- To do -
In the records below, convert everything from the line containing "iging toe te" down to the line containing "wordt er bij" into a JSON list of strings, one string per line. Leave out blank lines.

[Data extract — start]

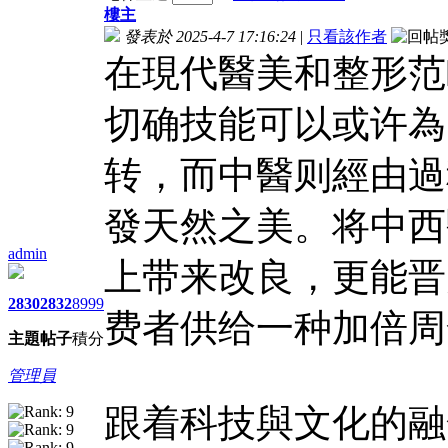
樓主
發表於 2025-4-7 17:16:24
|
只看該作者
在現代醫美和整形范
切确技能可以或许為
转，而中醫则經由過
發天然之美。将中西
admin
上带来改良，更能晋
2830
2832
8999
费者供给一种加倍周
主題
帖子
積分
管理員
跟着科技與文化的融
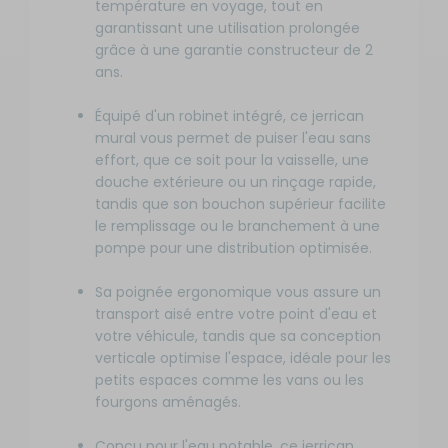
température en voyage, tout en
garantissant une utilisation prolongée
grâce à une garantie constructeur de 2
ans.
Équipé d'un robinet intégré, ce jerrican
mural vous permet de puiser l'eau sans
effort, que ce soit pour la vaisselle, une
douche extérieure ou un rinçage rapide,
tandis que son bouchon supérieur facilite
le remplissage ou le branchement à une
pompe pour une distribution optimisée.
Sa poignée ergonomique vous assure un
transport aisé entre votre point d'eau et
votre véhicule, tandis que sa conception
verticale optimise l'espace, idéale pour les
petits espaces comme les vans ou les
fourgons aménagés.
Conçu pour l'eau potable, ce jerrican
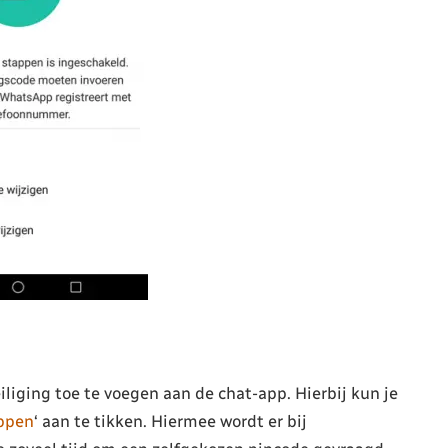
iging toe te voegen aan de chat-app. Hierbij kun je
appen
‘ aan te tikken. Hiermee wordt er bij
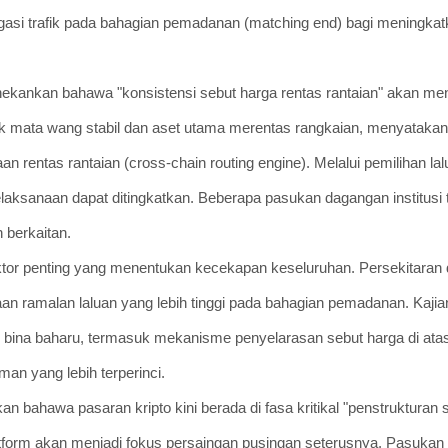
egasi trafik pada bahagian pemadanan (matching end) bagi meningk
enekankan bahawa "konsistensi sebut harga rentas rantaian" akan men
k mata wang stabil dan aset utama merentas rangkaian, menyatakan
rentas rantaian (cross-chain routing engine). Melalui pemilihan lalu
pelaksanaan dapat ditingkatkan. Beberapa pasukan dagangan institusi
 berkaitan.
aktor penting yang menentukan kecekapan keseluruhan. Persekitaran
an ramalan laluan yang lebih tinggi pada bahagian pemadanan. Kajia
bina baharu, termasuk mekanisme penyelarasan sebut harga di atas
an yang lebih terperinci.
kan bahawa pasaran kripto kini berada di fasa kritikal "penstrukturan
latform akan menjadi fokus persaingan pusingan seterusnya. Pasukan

[Data extract — finish]
[Data extract — start]

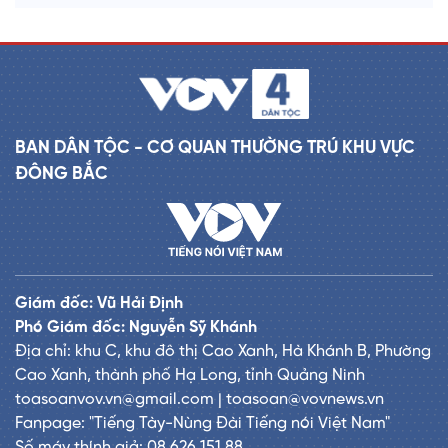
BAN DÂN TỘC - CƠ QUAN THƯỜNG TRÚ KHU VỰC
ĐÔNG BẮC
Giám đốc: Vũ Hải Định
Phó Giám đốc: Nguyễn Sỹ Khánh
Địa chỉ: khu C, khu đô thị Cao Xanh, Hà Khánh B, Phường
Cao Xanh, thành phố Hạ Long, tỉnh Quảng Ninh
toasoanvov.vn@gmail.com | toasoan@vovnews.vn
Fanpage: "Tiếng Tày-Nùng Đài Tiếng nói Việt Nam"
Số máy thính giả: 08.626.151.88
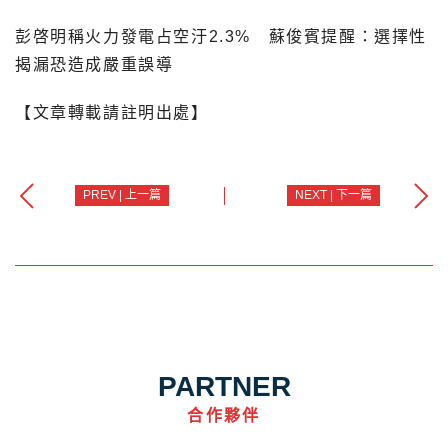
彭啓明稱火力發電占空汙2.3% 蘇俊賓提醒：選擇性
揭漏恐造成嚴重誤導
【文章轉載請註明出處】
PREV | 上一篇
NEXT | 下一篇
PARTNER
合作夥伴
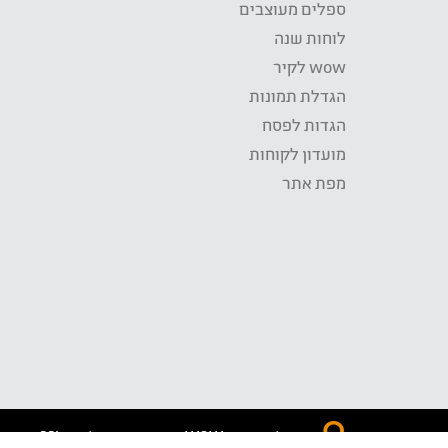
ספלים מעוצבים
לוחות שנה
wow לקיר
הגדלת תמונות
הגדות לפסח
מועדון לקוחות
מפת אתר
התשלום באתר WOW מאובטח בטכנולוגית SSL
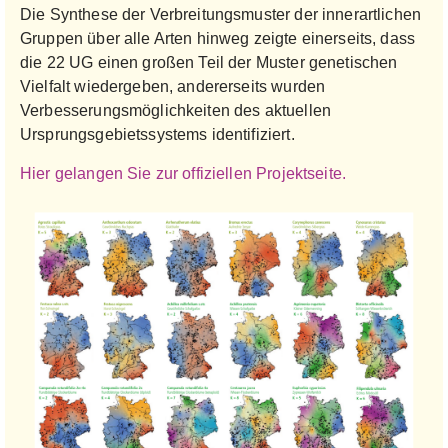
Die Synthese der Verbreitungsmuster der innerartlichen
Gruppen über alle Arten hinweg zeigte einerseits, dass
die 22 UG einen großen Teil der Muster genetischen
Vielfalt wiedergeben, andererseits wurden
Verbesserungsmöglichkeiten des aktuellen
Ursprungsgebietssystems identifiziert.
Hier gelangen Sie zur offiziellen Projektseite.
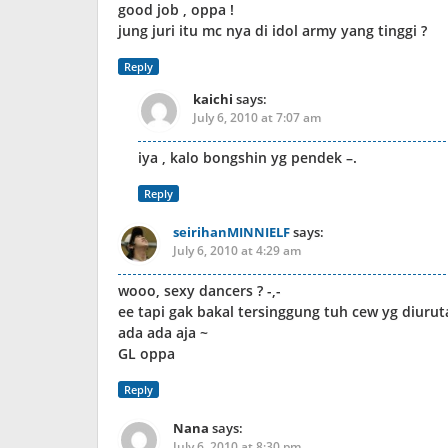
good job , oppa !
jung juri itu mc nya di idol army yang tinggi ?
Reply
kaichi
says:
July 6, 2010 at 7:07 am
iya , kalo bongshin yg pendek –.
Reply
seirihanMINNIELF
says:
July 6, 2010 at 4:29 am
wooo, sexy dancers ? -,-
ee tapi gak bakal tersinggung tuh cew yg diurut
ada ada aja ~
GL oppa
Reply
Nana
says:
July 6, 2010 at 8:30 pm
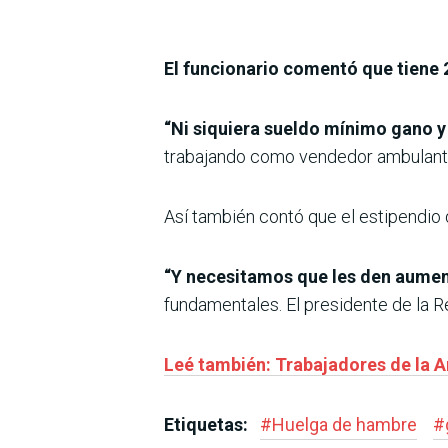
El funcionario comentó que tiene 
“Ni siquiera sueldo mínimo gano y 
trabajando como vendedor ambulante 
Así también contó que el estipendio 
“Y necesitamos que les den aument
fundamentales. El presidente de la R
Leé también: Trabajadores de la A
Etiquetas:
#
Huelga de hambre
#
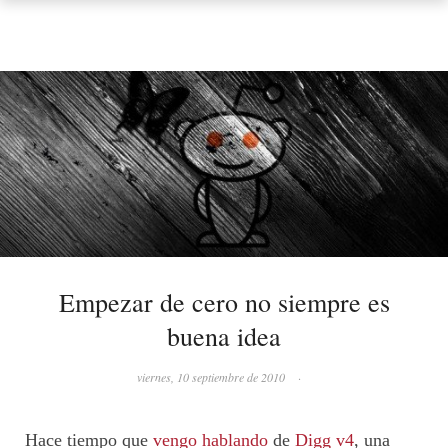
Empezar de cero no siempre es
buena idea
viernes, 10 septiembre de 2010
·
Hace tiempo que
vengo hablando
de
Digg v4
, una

[Data extract — finish]

- Solution to the problem -
[
  "iging toe te voegen aan de chat-app. Hierbij kun je",
  "appen",
  "‘ aan te tikken. Hiermee wordt er bij"
]